▸ Task objective
Only the lines from the one holding "işlemleri hakkında bilgi verilmemektedir." to the final line of the material below belong in the answer, transcribed exactly.

▸ Data extracts
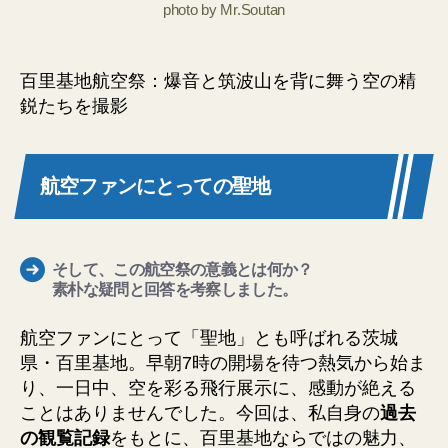
photo by Mr.Soutan
百里基地航空祭：爆音と筑波山を背に舞う空の精
鋭たちを撮影
航空ファンにとっての聖地
そして、この航空祭の意義とは何か？
素朴な疑問と回答を考察しました。
航空ファンにとって「聖地」とも呼ばれる茨城
県・百里基地。早朝7時の開場を待つ熱気から始ま
り、一日中、空を彩る飛行展示に、感動が絶える
ことはありませんでした。今回は、私自身の
過去
の観覧記録
をもとに、百里基地ならではの魅力、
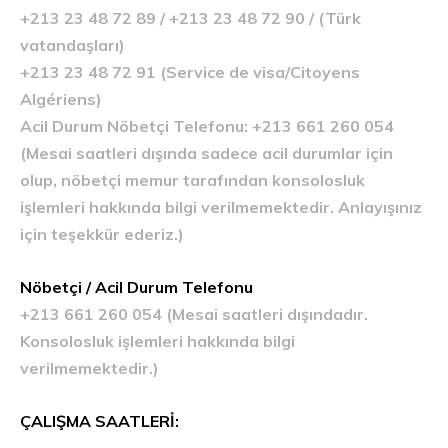
+213 23 48 72 89 / +213 23 48 72 90 / (Türk
vatandaşları)
+213 23 48 72 91 (Service de visa/Citoyens
Algériens)
Acil Durum Nöbetçi Telefonu: +213 661 260 054
(Mesai saatleri dışında sadece acil durumlar için
olup, nöbetçi memur tarafından konsolosluk
işlemleri hakkında bilgi verilmemektedir. Anlayışınız
için teşekkür ederiz.)
Nöbetçi / Acil Durum Telefonu
+213 661 260 054 (Mesai saatleri dışındadır.
Konsolosluk işlemleri hakkında bilgi
verilmemektedir.)
ÇALIŞMA SAATLERİ:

▸ Solution
işlemleri hakkında bilgi verilmemektedir. Anlayışınız
için teşekkür ederiz.)
Nöbetçi / Acil Durum Telefonu
+213 661 260 054 (Mesai saatleri dışındadır.
Konsolosluk işlemleri hakkında bilgi
verilmemektedir.)
ÇALIŞMA SAATLERİ:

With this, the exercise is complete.